Pour ne pas correspondre à ce que la société attend d’eux, ils mettent en place des stratégies de résistances. Ils veulent montrer qu’il n’existe pas une mais des vérités. Ils créent de nouveaux circuits afin de générer une nouvelle distribution, le meilleur moyen étant de faire des individus, les sujets de leurs propres discours. Chaque individu doit s’inventer, développer sa propre éthique.
Ces stratégies consistent à s’approprier, resignifier, théâtraliser et démystifier les modèles sociaux afin de résister à la société hétérocentrée. Malgré le fait que la théorie Queer considère les transitions physiques comme une subordination aux stéréotypes de genre, ses acteurs ne le vivent pas tous de la même façon. Certains ne parlent pas d’une soumission aux normes mais d’une volonté de se sentir épanouis en accédant à l’opération chirurgicale.
L’identité de genre est un modèle à construire instable qui se dessine par une diversité sociale, culturelle… Il s’agit d’un mouvement refusant d’être vu comme une minorité opprimée, ainsi, on ne peut catégoriser ces acteurs.

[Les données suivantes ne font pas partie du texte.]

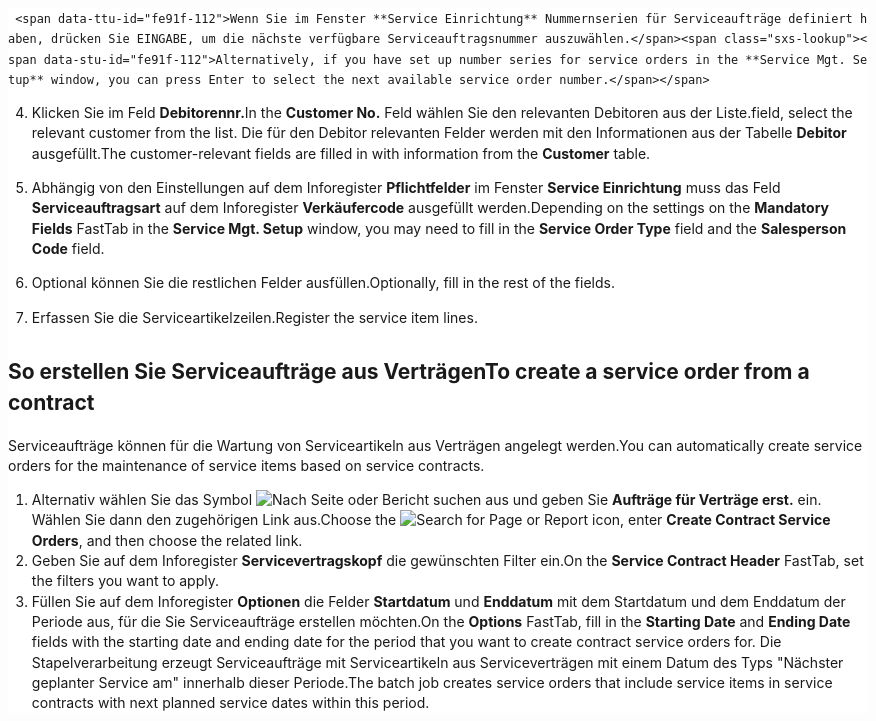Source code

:      <span data-ttu-id="fe91f-112">Wenn Sie im Fenster **Service Einrichtung** Nummernserien für Serviceaufträge definiert haben, drücken Sie EINGABE, um die nächste verfügbare Serviceauftragsnummer auszuwählen.</span><span class="sxs-lookup"><span data-stu-id="fe91f-112">Alternatively, if you have set up number series for service orders in the **Service Mgt. Setup** window, you can press Enter to select the next available service order number.</span></span>  
  
4. <span data-ttu-id="fe91f-113">Klicken Sie im Feld **Debitorennr.**</span><span class="sxs-lookup"><span data-stu-id="fe91f-113">In the **Customer No.**</span></span> <span data-ttu-id="fe91f-114">Feld wählen Sie den relevanten Debitoren aus der Liste.</span><span class="sxs-lookup"><span data-stu-id="fe91f-114">field, select the relevant customer from the list.</span></span> <span data-ttu-id="fe91f-115">Die für den Debitor relevanten Felder werden mit den Informationen aus der Tabelle **Debitor** ausgefüllt.</span><span class="sxs-lookup"><span data-stu-id="fe91f-115">The customer-relevant fields are filled in with information from the **Customer** table.</span></span>  
  
5. <span data-ttu-id="fe91f-116">Abhängig von den Einstellungen auf dem Inforegister **Pflichtfelder** im Fenster  **Service Einrichtung** muss das Feld **Serviceauftragsart** auf dem Inforegister **Verkäufercode** ausgefüllt werden.</span><span class="sxs-lookup"><span data-stu-id="fe91f-116">Depending on the settings on the **Mandatory Fields** FastTab in the **Service Mgt. Setup** window, you may need to fill in the **Service Order Type** field and the **Salesperson Code** field.</span></span>  
6. <span data-ttu-id="fe91f-117">Optional können Sie die restlichen Felder ausfüllen.</span><span class="sxs-lookup"><span data-stu-id="fe91f-117">Optionally, fill in the rest of the fields.</span></span>  
7. <span data-ttu-id="fe91f-118">Erfassen Sie die Serviceartikelzeilen.</span><span class="sxs-lookup"><span data-stu-id="fe91f-118">Register the service item lines.</span></span>  

## <a name="to-create-a-service-order-from-a-contract"></a><span data-ttu-id="fe91f-119">So erstellen Sie Serviceaufträge aus Verträgen</span><span class="sxs-lookup"><span data-stu-id="fe91f-119">To create a service order from a contract</span></span>  
<span data-ttu-id="fe91f-120">Serviceaufträge können für die Wartung von Serviceartikeln aus Verträgen angelegt werden.</span><span class="sxs-lookup"><span data-stu-id="fe91f-120">You can automatically create service orders for the maintenance of service items based on service contracts.</span></span>  
  
1. <span data-ttu-id="fe91f-121">Alternativ wählen Sie das Symbol ![Nach Seite oder Bericht suchen](media/ui-search/search_small.png "Nach Seite oder Bericht suchen") aus und geben Sie **Aufträge für Verträge erst.** ein. Wählen Sie dann den zugehörigen Link aus.</span><span class="sxs-lookup"><span data-stu-id="fe91f-121">Choose the ![Search for Page or Report](media/ui-search/search_small.png "Search for Page or Report icon") icon, enter **Create Contract Service Orders**, and then choose the related link.</span></span>  
2. <span data-ttu-id="fe91f-122">Geben Sie auf dem Inforegister **Servicevertragskopf** die gewünschten Filter ein.</span><span class="sxs-lookup"><span data-stu-id="fe91f-122">On the **Service Contract Header** FastTab, set the filters you want to apply.</span></span>  
3. <span data-ttu-id="fe91f-123">Füllen Sie auf dem Inforegister **Optionen** die Felder **Startdatum** und **Enddatum** mit dem Startdatum und dem Enddatum der Periode aus, für die Sie Serviceaufträge erstellen möchten.</span><span class="sxs-lookup"><span data-stu-id="fe91f-123">On the **Options** FastTab, fill in the **Starting Date** and **Ending Date** fields with the starting date and ending date for the period that you want to create contract service orders for.</span></span> <span data-ttu-id="fe91f-124">Die Stapelverarbeitung erzeugt Serviceaufträge mit Serviceartikeln aus Serviceverträgen mit einem Datum des Typs "Nächster geplanter Service am" innerhalb dieser Periode.</span><span class="sxs-lookup"><span data-stu-id="fe91f-124">The batch job creates service orders that include service items in service contracts with next planned service dates within this period.</span></span>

Quelle place occupe ce mouvement dans la société sachant qu’il privilégie un devenir en constante évolution ?
Ce mouvement élabore une politique qui déconstruit et qui crée un nouveau discours sur les débats actuels, sur la sexualité, la religion… en évitant une approche politique normée. Il produit un nouveau savoir. Ce mouvement se trame comme un réseau, la marge est fondamentale pour cette théorie, ils souhaitent garder une position excentrée afin d’être en différence avec le régime politique en place. Leur différence leur permet de s’inventer et c’est le terme de collectivité qui les représente le mieux puisqu’elle permet l’association de représentations individuelles à travers une disparité nationale.
A travers une identité collective, ils renversent le processus de stigmatisation et affichent avec fierté l’émergence de leur groupe. Cette collectivité a pour but de se dégager politiquement du régime politique hétérosexuel.